Latent Noise Segmentation: How Neural Noise Leads to the Emergence of Segmentation and Grouping

Deep Neural Networks (DNNs) that achieve human-level performance in general tasks like object segmentation typically require supervised labels. In contrast, humans are able to perform these tasks effortlessly without supervision. To accomplish this, the human visual system makes use of perceptual grouping. Understanding how perceptual grouping arises in an unsupervised manner is critical for improving both models of the visual system, and computer vision models. In this work, we propose a counterintuitive approach to unsupervised perceptual grouping and segmentation: that they arise because of neural noise, rather than in spite of it. We (1) mathematically demonstrate that under realistic assumptions, neural noise can be used to separate objects from each other, and (2) show that adding noise in a DNN enables the network to segment images even though it was never trained on any segmentation labels. Interestingly, we find that (3) segmenting objects using noise results in segmentation performance that aligns with the perceptual grouping phenomena observed in humans. We introduce the Good Gestalt (GG) datasets -- six datasets designed to specifically test perceptual grouping, and show that our DNN models reproduce many important phenomena in human perception, such as illusory contours, closure, continuity, proximity, and occlusion. Finally, we (4) demonstrate the ecological plausibility of the method by analyzing the sensitivity of the DNN to different magnitudes of noise. We find that some model variants consistently succeed with remarkably low levels of neural noise ($\sigma<0.001$), and surprisingly, that segmenting this way requires as few as a handful of samples. Together, our results suggest a novel unsupervised segmentation method requiring few assumptions, a new explanation for the formation of perceptual grouping, and a potential benefit of neural noise in the visual system.
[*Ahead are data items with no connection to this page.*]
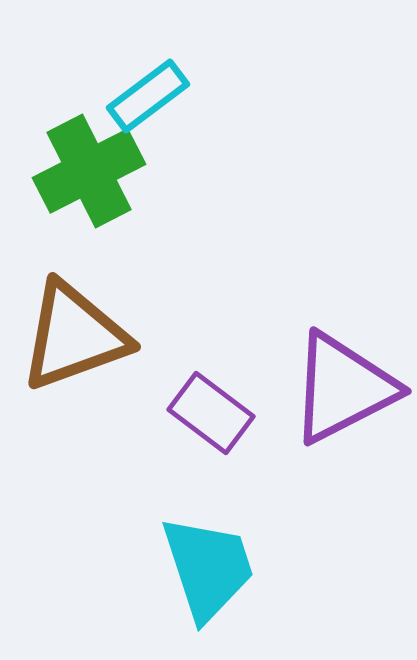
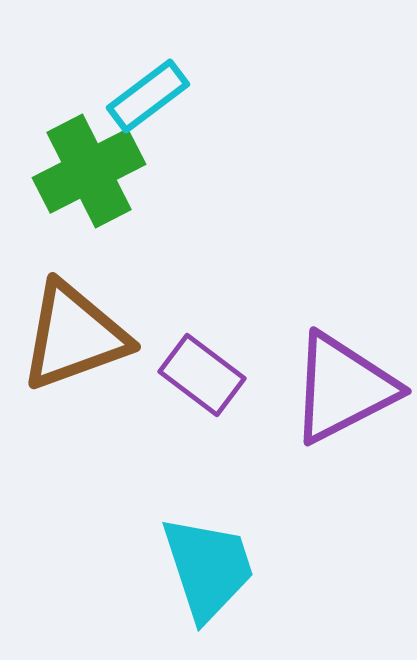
purple rectangle: moved 9 px left, 38 px up
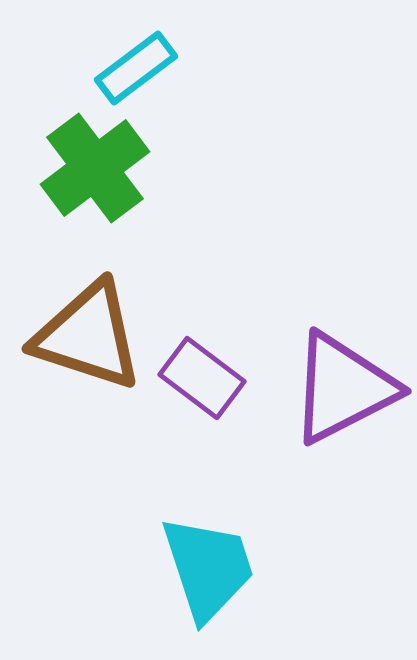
cyan rectangle: moved 12 px left, 28 px up
green cross: moved 6 px right, 3 px up; rotated 10 degrees counterclockwise
brown triangle: moved 14 px right; rotated 38 degrees clockwise
purple rectangle: moved 3 px down
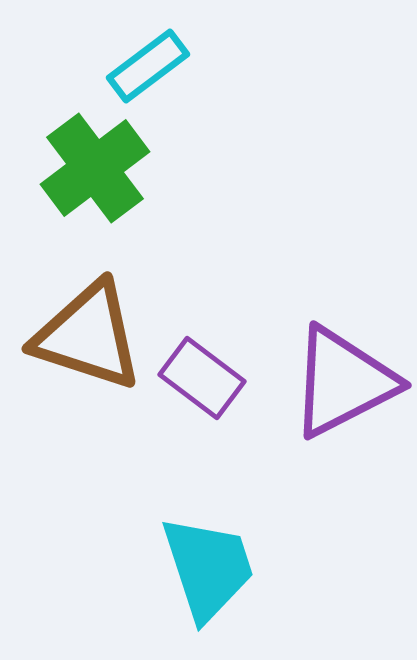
cyan rectangle: moved 12 px right, 2 px up
purple triangle: moved 6 px up
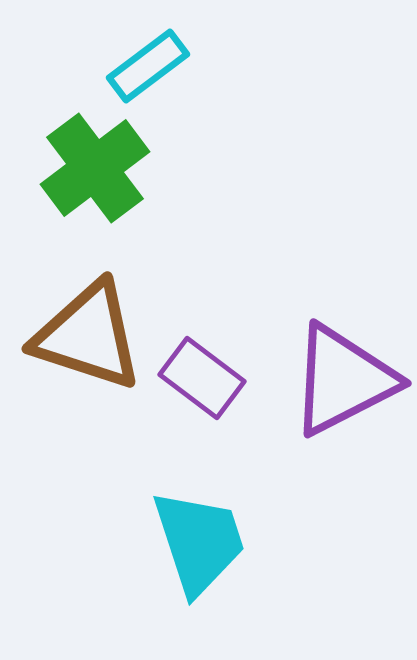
purple triangle: moved 2 px up
cyan trapezoid: moved 9 px left, 26 px up
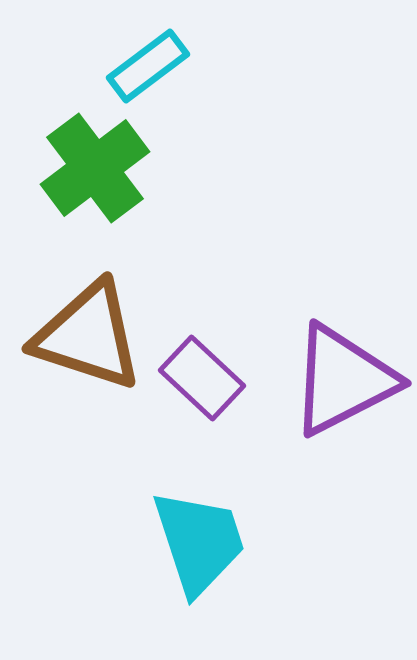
purple rectangle: rotated 6 degrees clockwise
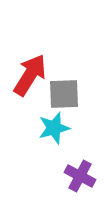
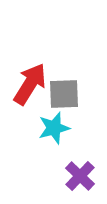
red arrow: moved 9 px down
purple cross: rotated 16 degrees clockwise
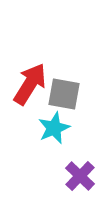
gray square: rotated 12 degrees clockwise
cyan star: rotated 8 degrees counterclockwise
翻译：在通用任务（如目标分割）中达到人类水平的深度神经网络通常需要监督标签。相比之下，人类可以在无监督的情况下轻松完成这些任务。为此，人类视觉系统利用了知觉分组。理解知觉分组如何在无监督条件下涌现，对于改进视觉系统模型和计算机视觉模型都至关重要。本文提出了一种反直觉的无监督知觉分组与分割方法：即这些现象源于神经噪声，而非其对立面。我们（1）从数学上证明，在现实假设下，神经噪声可用于将物体彼此分离；（2）表明在深度神经网络中添加噪声可使网络实现图像分割，即使该网络从未经过任何分割标签训练。有趣的是，我们发现（3）利用噪声分割物体的结果与人类观察到的知觉分组现象一致。我们引入了"完形"数据集——六个专门用于测试知觉分组的数据集，并证明我们的深度神经网络模型再现了人类知觉中的许多重要现象，如错觉轮廓、闭合性、连续性、接近性和遮挡。最后，（4）我们通过分析深度神经网络对不同噪声幅度的敏感性，证明了该方法的生态学合理性。我们发现，部分模型变体在极低水平的神经噪声（σ<0.001）下仍能持续成功分割，且令人惊讶的是，这种分割方式仅需极少样本。综上，我们的研究提出了一种假设较少的新型无监督分割方法，为知觉分组形成提供了新解释，并揭示了视觉系统中神经噪声的潜在益处。